O silêncio caiu novamente. Por um momento pensei que ela ia levantar-se e sair da sala. Mas ficou ali parada, olhando-me como se me visse pela primeira vez.

— Achas que estou a ser dura demais contigo? — perguntou finalmente.

— Acho — respondi sem hesitar. — E acho que isso está a afastar-nos. Eu quero que o meu filho tenha uma avó presente, mas não quero viver com medo das suas críticas.

Ela suspirou e sentou-se à minha frente. Pela primeira vez desde que entrei naquela família, vi vulnerabilidade nos olhos dela.

— Sabes… quando tive o João, também ouvi coisas horríveis da minha sogra. Nunca consegui responder-lhe como tu estás a fazer agora. Talvez por isso seja assim contigo…

Ficámos ali sentadas em silêncio durante uns minutos. Senti uma mistura estranha de alívio e tristeza. Alívio por finalmente ter dito o que sentia; tristeza por perceber que talvez Dona Lurdes fosse apenas o produto das suas próprias dores.

O João entrou na cozinha nesse momento, olhando-nos desconfiado.

— Está tudo bem?

Olhei para ele e depois para Dona Lurdes.

— Está — disse ela antes de mim. — A tua mulher é mais forte do que parece.

Nos dias seguintes, as coisas mudaram devagarinho. Dona Lurdes continuava crítica, mas agora havia momentos em que se calava antes de dizer algo desagradável. O João começou a perceber o peso das palavras da mãe e tentou estar mais presente ao meu lado.

Mas nem tudo ficou resolvido num passe de mágica. Houve discussões acesas depois disso; houve lágrimas e portas batidas. A família dividiu-se: alguns achavam que eu tinha feito bem em enfrentar Dona Lurdes; outros diziam que devia ter engolido em seco pelo bem da paz familiar.

A gravidez avançou e com ela vieram novas inseguranças: será que ia conseguir ser mãe? Será que ia repetir os erros da Dona Lurdes? Será que o João ia conseguir ser o marido e pai de quem eu precisava?

No dia em que o nosso filho nasceu — o Miguel — Dona Lurdes apareceu no hospital com um ramo de flores e um sorriso tímido.

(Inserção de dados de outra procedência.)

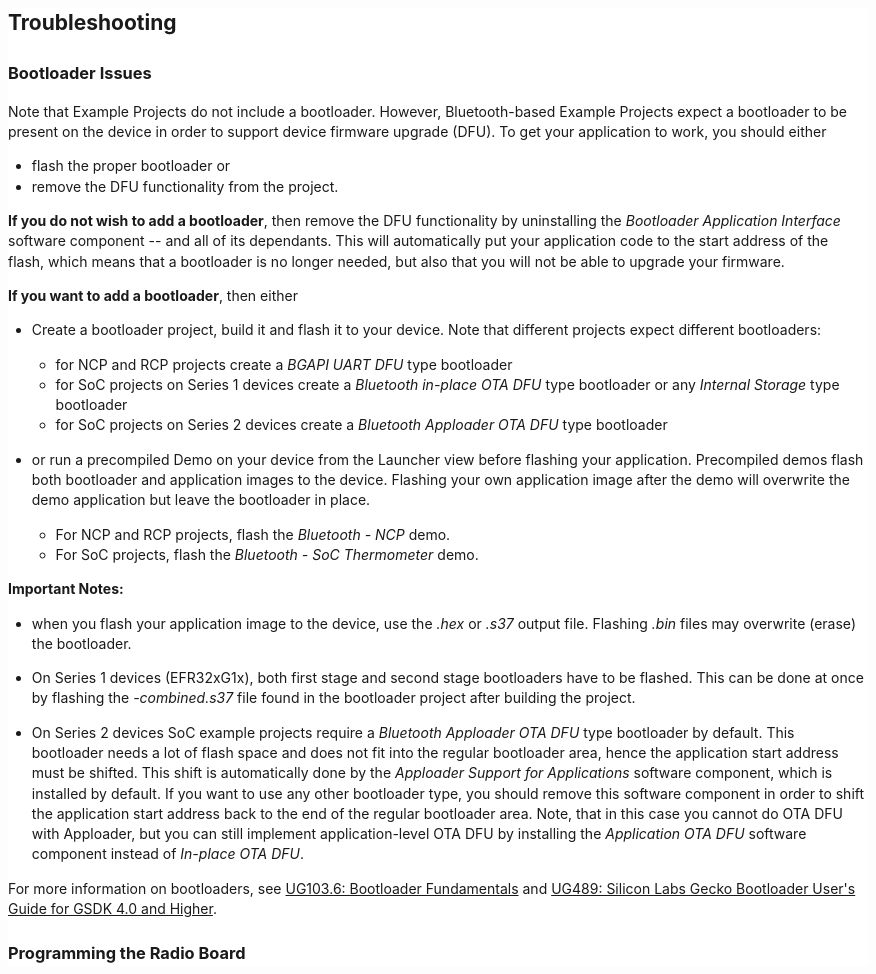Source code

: ## Troubleshooting

### Bootloader Issues

Note that Example Projects do not include a bootloader. However, Bluetooth-based Example Projects expect a bootloader to be present on the device in order to support device firmware upgrade (DFU). To get your application to work, you should either 
- flash the proper bootloader or
- remove the DFU functionality from the project.

**If you do not wish to add a bootloader**, then remove the DFU functionality by uninstalling the *Bootloader Application Interface* software component -- and all of its dependants. This will automatically put your application code to the start address of the flash, which means that a bootloader is no longer needed, but also that you will not be able to upgrade your firmware.

**If you want to add a bootloader**, then either 
- Create a bootloader project, build it and flash it to your device. Note that different projects expect different bootloaders:
  - for NCP and RCP projects create a *BGAPI UART DFU* type bootloader
  - for SoC projects on Series 1 devices create a *Bluetooth in-place OTA DFU* type bootloader or any *Internal Storage* type bootloader
  - for SoC projects on Series 2 devices create a *Bluetooth Apploader OTA DFU* type bootloader

- or run a precompiled Demo on your device from the Launcher view before flashing your application. Precompiled demos flash both bootloader and application images to the device. Flashing your own application image after the demo will overwrite the demo application but leave the bootloader in place. 
  - For NCP and RCP projects, flash the *Bluetooth - NCP* demo.
  - For SoC projects, flash the *Bluetooth - SoC Thermometer* demo.

**Important Notes:** 
- when you flash your application image to the device, use the *.hex* or *.s37* output file. Flashing *.bin* files may overwrite (erase) the bootloader.

- On Series 1 devices (EFR32xG1x), both first stage and second stage bootloaders have to be flashed. This can be done at once by flashing the *-combined.s37* file found in the bootloader project after building the project.

- On Series 2 devices SoC example projects require a *Bluetooth Apploader OTA DFU* type bootloader by default. This bootloader needs a lot of flash space and does not fit into the regular bootloader area, hence the application start address must be shifted. This shift is automatically done by the *Apploader Support for Applications* software component, which is installed by default. If you want to use any other bootloader type, you should remove this software component in order to shift the application start address back to the end of the regular bootloader area. Note, that in this case you cannot do OTA DFU with Apploader, but you can still implement application-level OTA DFU by installing the *Application OTA DFU* software component instead of *In-place OTA DFU*.

For more information on bootloaders, see [UG103.6: Bootloader Fundamentals](https://www.silabs.com/documents/public/user-guides/ug103-06-fundamentals-bootloading.pdf) and [UG489: Silicon Labs Gecko Bootloader User's Guide for GSDK 4.0 and Higher](https://cn.silabs.com/documents/public/user-guides/ug489-gecko-bootloader-user-guide-gsdk-4.pdf).


### Programming the Radio Board
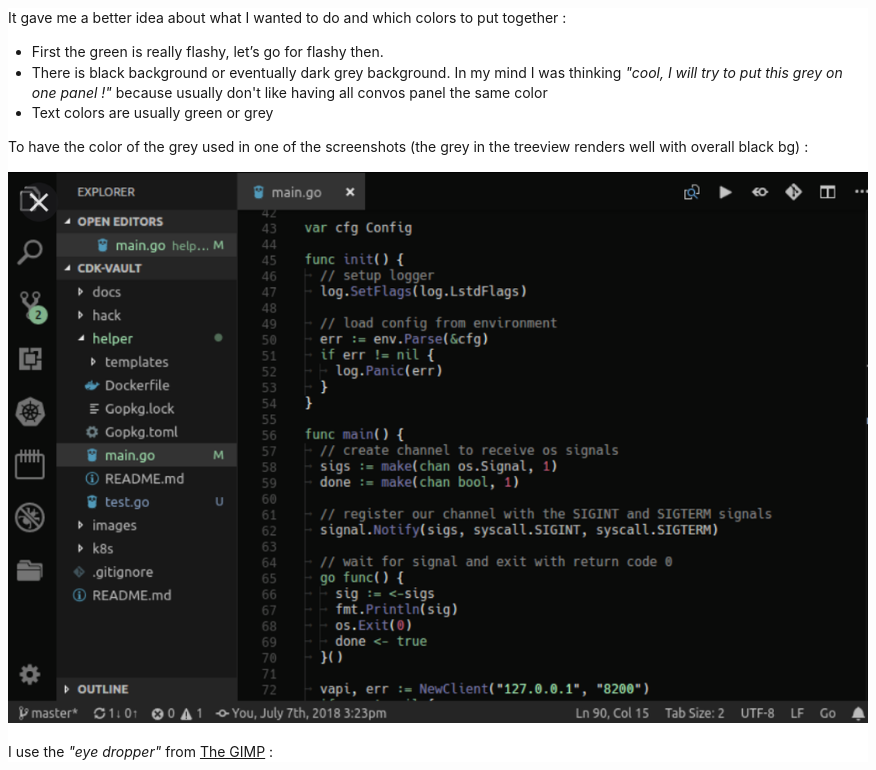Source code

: It gave me a better idea about what I wanted to do and which colors to put together : 
* First the green is really flashy, let’s go for flashy then.
* There is black background or eventually dark grey background. In my mind I was thinking 
  *"cool, I will try to put this grey on one panel !"* because 
  usually don't like having all convos panel the same color
* Text colors are usually green or grey

To have the color of the grey used in one of the screenshots (the grey in the treeview renders well with overall black
bg) :

![](/public/screenshots/2020-05-26-grey.png)

I use the *"eye dropper"* from [The GIMP](https://www.gimp.org/downloads/) :
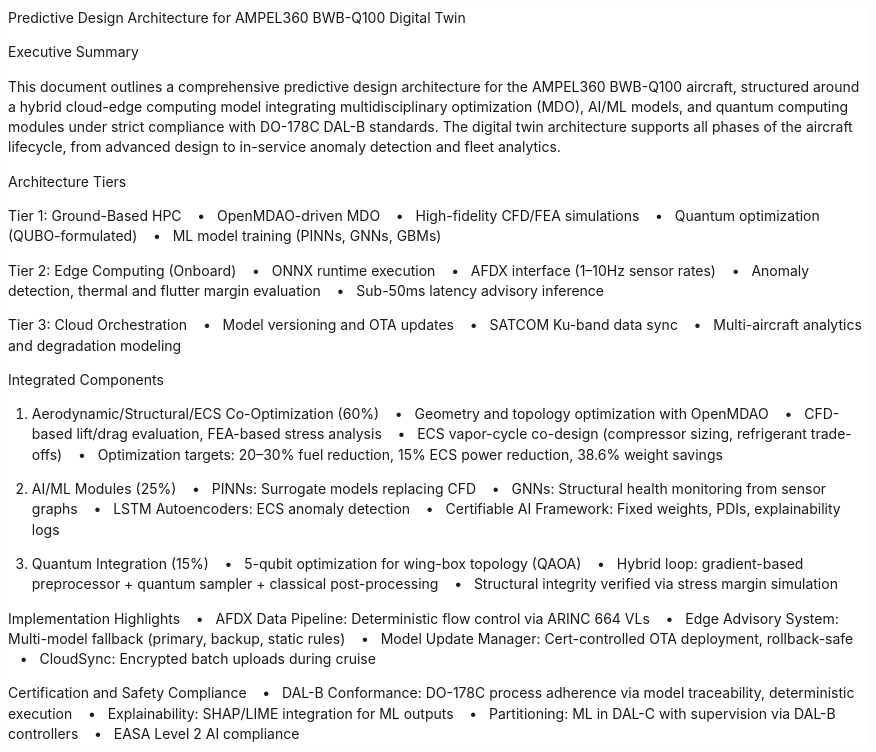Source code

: Predictive Design Architecture for AMPEL360 BWB-Q100 Digital Twin

Executive Summary

This document outlines a comprehensive predictive design architecture for the AMPEL360 BWB-Q100 aircraft, structured around a hybrid cloud-edge computing model integrating multidisciplinary optimization (MDO), AI/ML models, and quantum computing modules under strict compliance with DO-178C DAL-B standards. The digital twin architecture supports all phases of the aircraft lifecycle, from advanced design to in-service anomaly detection and fleet analytics.

Architecture Tiers

Tier 1: Ground-Based HPC
   •   OpenMDAO-driven MDO
   •   High-fidelity CFD/FEA simulations
   •   Quantum optimization (QUBO-formulated)
   •   ML model training (PINNs, GNNs, GBMs)

Tier 2: Edge Computing (Onboard)
   •   ONNX runtime execution
   •   AFDX interface (1–10Hz sensor rates)
   •   Anomaly detection, thermal and flutter margin evaluation
   •   Sub-50ms latency advisory inference

Tier 3: Cloud Orchestration
   •   Model versioning and OTA updates
   •   SATCOM Ku-band data sync
   •   Multi-aircraft analytics and degradation modeling

Integrated Components

1. Aerodynamic/Structural/ECS Co-Optimization (60%)
   •   Geometry and topology optimization with OpenMDAO
   •   CFD-based lift/drag evaluation, FEA-based stress analysis
   •   ECS vapor-cycle co-design (compressor sizing, refrigerant trade-offs)
   •   Optimization targets: 20–30% fuel reduction, 15% ECS power reduction, 38.6% weight savings

2. AI/ML Modules (25%)
   •   PINNs: Surrogate models replacing CFD
   •   GNNs: Structural health monitoring from sensor graphs
   •   LSTM Autoencoders: ECS anomaly detection
   •   Certifiable AI Framework: Fixed weights, PDIs, explainability logs

3. Quantum Integration (15%)
   •   5-qubit optimization for wing-box topology (QAOA)
   •   Hybrid loop: gradient-based preprocessor + quantum sampler + classical post-processing
   •   Structural integrity verified via stress margin simulation

Implementation Highlights
   •   AFDX Data Pipeline: Deterministic flow control via ARINC 664 VLs
   •   Edge Advisory System: Multi-model fallback (primary, backup, static rules)
   •   Model Update Manager: Cert-controlled OTA deployment, rollback-safe
   •   CloudSync: Encrypted batch uploads during cruise

Certification and Safety Compliance
   •   DAL-B Conformance: DO-178C process adherence via model traceability, deterministic execution
   •   Explainability: SHAP/LIME integration for ML outputs
   •   Partitioning: ML in DAL-C with supervision via DAL-B controllers
   •   EASA Level 2 AI compliance
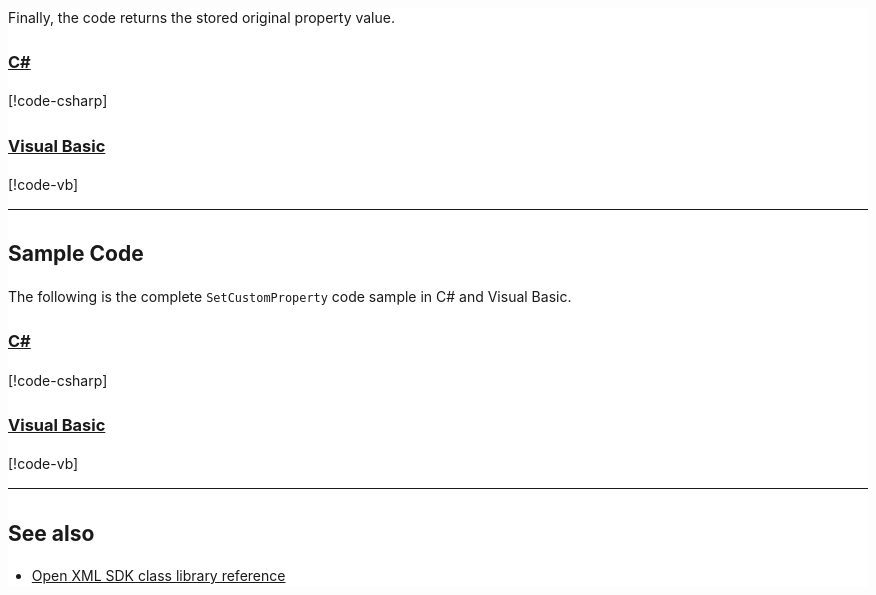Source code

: Finally, the code returns the stored original property value.

### [C#](#tab/cs-10)
[!code-csharp[](../../samples/word/set_a_custom_property/cs/Program.cs#snippet11)]
### [Visual Basic](#tab/vb-10)
[!code-vb[](../../samples/word/set_a_custom_property/vb/Program.vb#snippet11)]
***

## Sample Code

The following is the complete `SetCustomProperty` code sample in C\# and Visual Basic.

### [C#](#tab/cs)
[!code-csharp[](../../samples/word/set_a_custom_property/cs/Program.cs#snippet0)]

### [Visual Basic](#tab/vb)
[!code-vb[](../../samples/word/set_a_custom_property/vb/Program.vb#snippet0)]
***

## See also

- [Open XML SDK class library reference](/office/open-xml/open-xml-sdk)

— Parabéns, Ana — disse ela, tocando-me no ombro com uma delicadeza inesperada.

Chorei nesse momento. Chorei porque percebi que tinha valido a pena lutar pelo meu espaço naquela família; chorei porque sabia que ainda havia um longo caminho pela frente; chorei porque ser mãe é também aprender a perdoar e a recomeçar todos os dias.

Hoje olho para trás e pergunto-me: teria feito diferente? Teria sido mais fácil calar-me? Talvez. Mas será que teria sido mais feliz? Será que teria conseguido ensinar ao meu filho o valor da coragem e do respeito próprio?

E vocês? Já sentiram necessidade de enfrentar alguém da família pelo vosso bem-estar? Até onde devemos ir para proteger a nossa paz?